= Sillage (perfume) =

Trail created by perfume when worn on skin

Sillage (/siːˈjɑːʒ/, /fr/) in perfume refers to the trail created by a perfume when it is worn on the skin. It comes from the French for "wake" and can best be described as how a fragrance diffuses "in a person's wake," or behind the wearer as they move. A fragrance need not be a heavy one to have a large sillage.

==Overview==
Sillage in a perfume is not to be confused with its 'projection' (how a fragrance is perceived by others around the wearer) and is enhanced by motion and ambient temperature as well as the inherent qualities of the skin. Fragrance has been found to be perceived by the diffusion of individual fragrance molecules. The rate of diffusion of these molecules in a fragrance, however, appears to be independent of their molecular weights, boiling points, odour thresholds and odour values.

Once a fragrance is applied to the skin, the skin itself becomes a substrate to the scent.
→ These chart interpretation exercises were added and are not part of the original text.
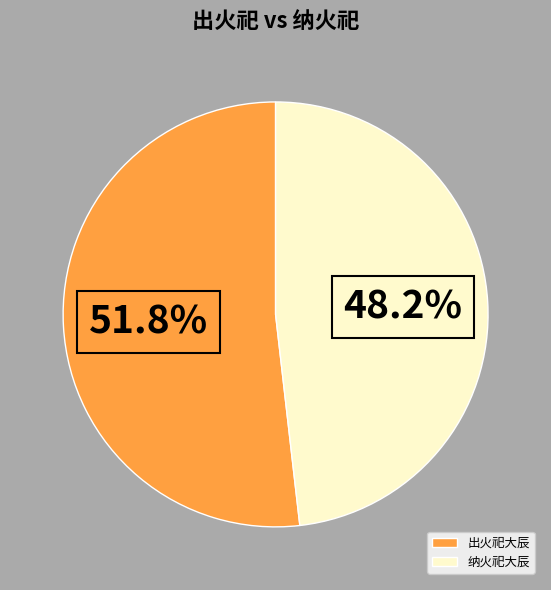

Between 出火祀大辰 and 纳火祀大辰, which is larger?

出火祀大辰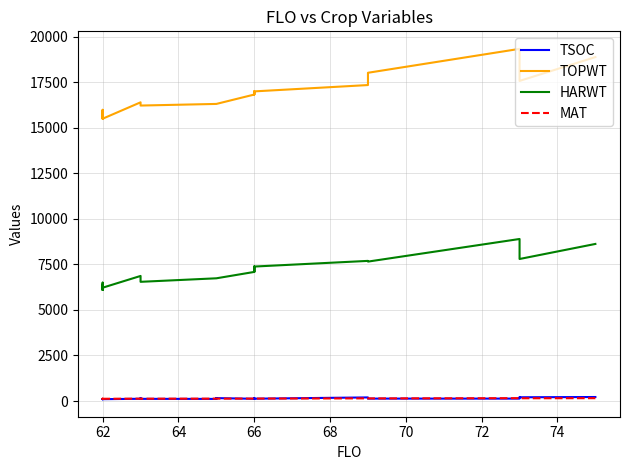

How many data points in TOPWT are above 16395?

12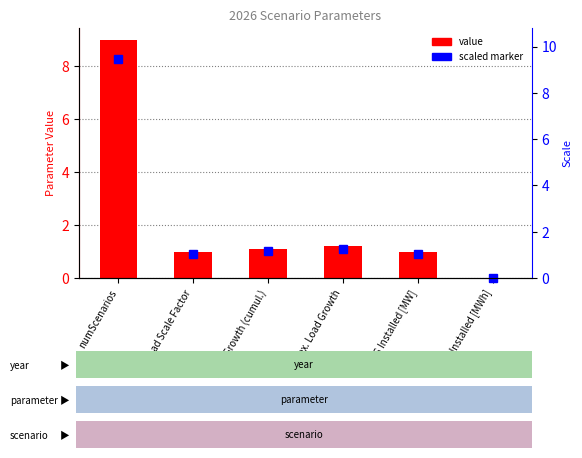

At which category is the sum across all series the highest?

numScenarios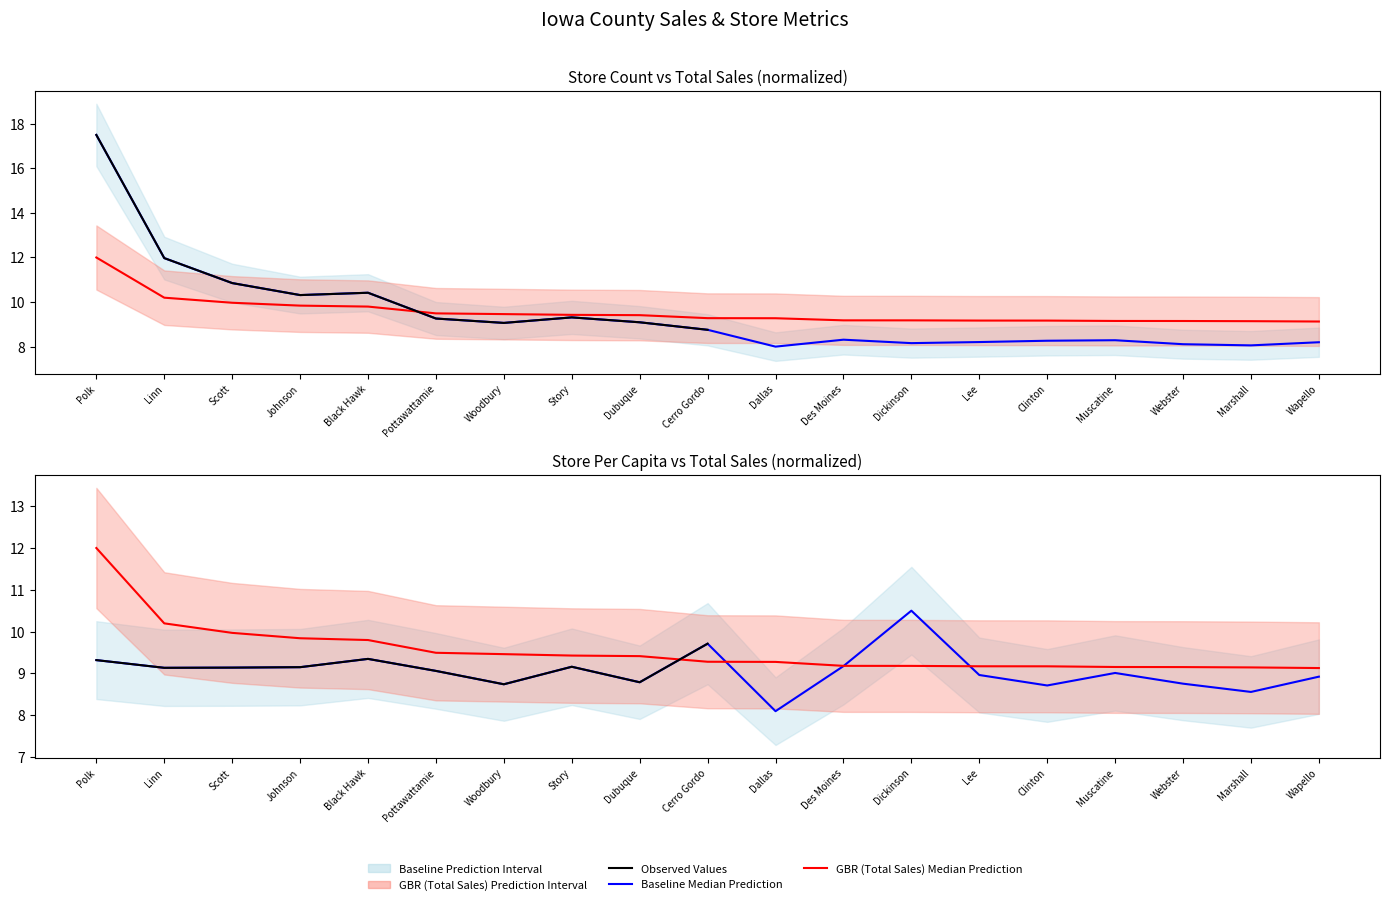

Which series has the widest spread of values?

store_count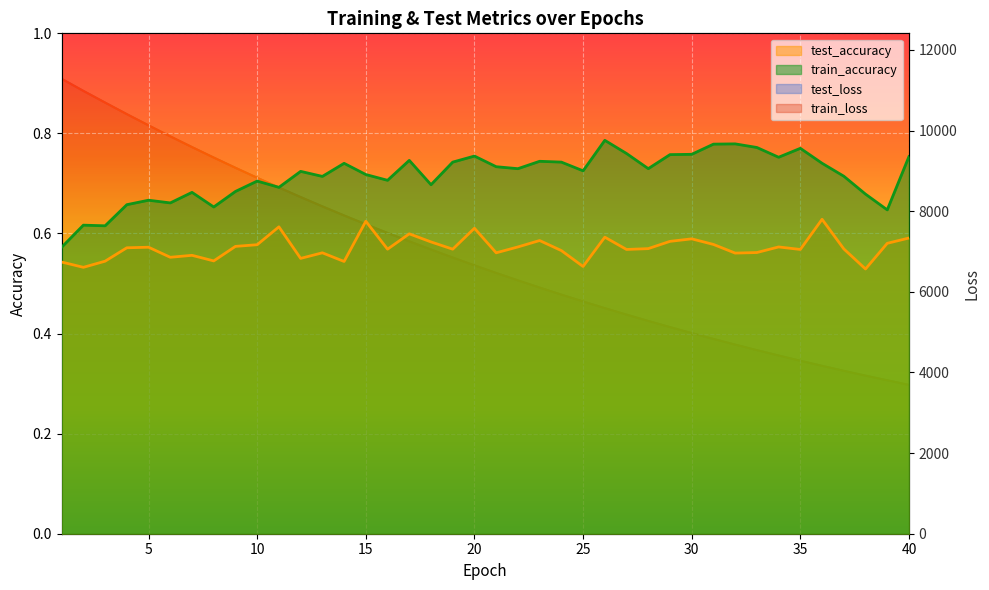

How many categories are shown in the chart?

40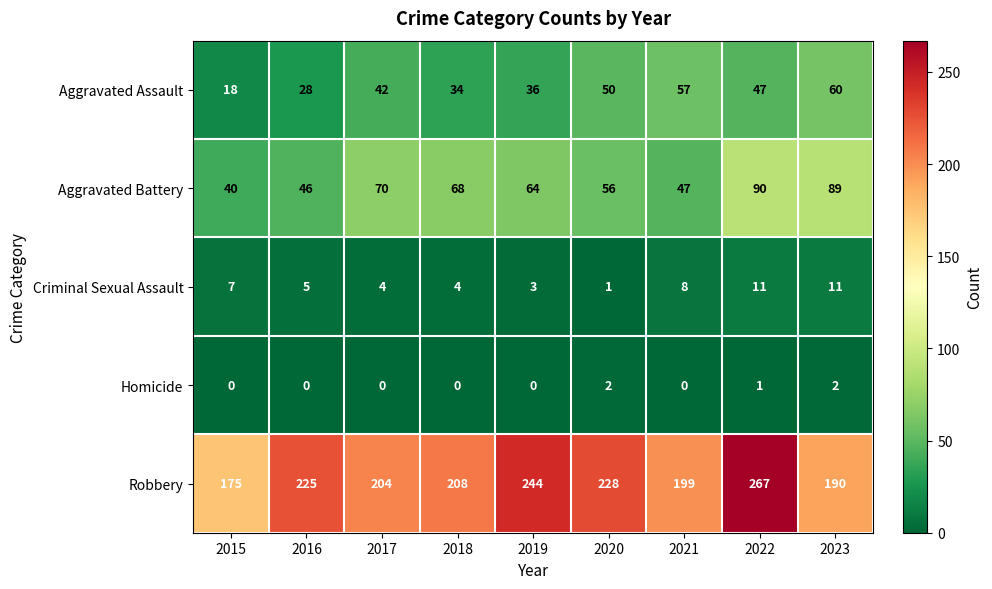

At how many categories does at least one series exceed 42?

9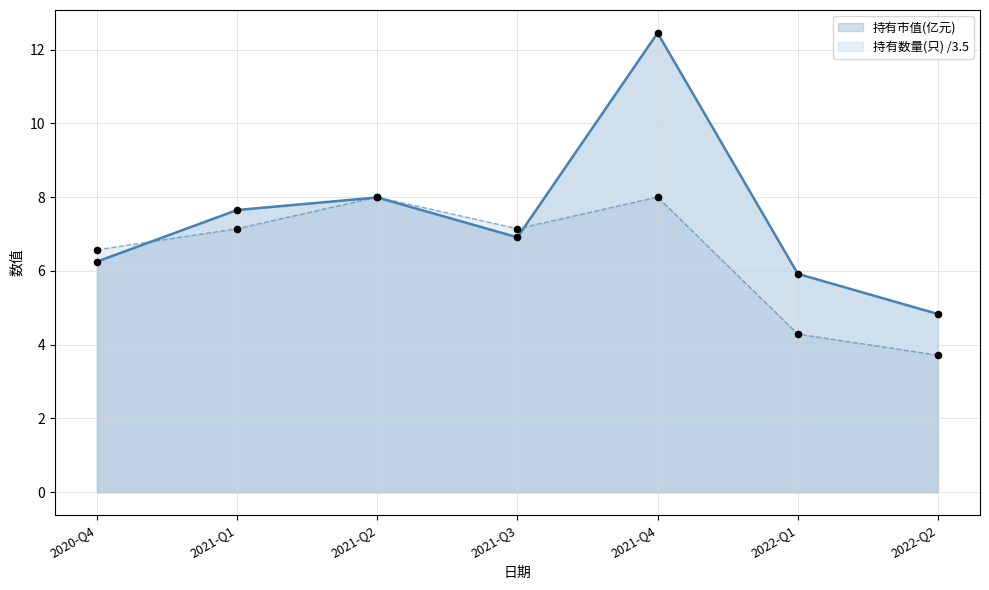

Which series reaches the minimum Y coordinate?

持有数量(只)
The inherent scent of the individual skin, moisturisation of the skin, the behaviour of the microbiome of the skin, and the temperature of the surface of the skin that the fragrance is applied to will affect the sillage or diffusion of a perfume applied to it.

Compounds such as hedione (methyl dihydrojasmonate), damascones, Iso-E super (Tetramethyl acetyloctahydronaphthalenes), linalool, and synthetic musks such as cashmeran may also be added to fragrances to enhance their diffusion and sillage.